Your instructions: What you return must match the records below character for character, except that no picture appears.

Data supplied:
==================================================

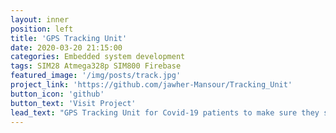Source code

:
 ```yaml
---
layout: inner
position: left
title: 'GPS Tracking Unit'
date: 2020-03-20 21:15:00
categories: Embedded system development 
tags: SIM28 Atmega328p SIM800 Firebase
featured_image: '/img/posts/track.jpg'
project_link: 'https://github.com/jawher-Mansour/Tracking_Unit'
button_icon: 'github'
button_text: 'Visit Project'
lead_text: "GPS Tracking Unit for Covid-19 patients to make sure they stay home QUARANTINED "
---
```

==================================================

Solution:
Source code

:
 ```yaml
---
layout: inner
position: left
title: 'GPS Tracking Unit'
date: 2020-03-20 21:15:00
categories: Embedded system development 
tags: SIM28 Atmega328p SIM800 Firebase
featured_image: '/img/posts/track.jpg'
project_link: 'https://github.com/jawher-Mansour/Tracking_Unit'
button_icon: 'github'
button_text: 'Visit Project'
lead_text: "GPS Tracking Unit for Covid-19 patients to make sure they stay home QUARANTINED "
---
```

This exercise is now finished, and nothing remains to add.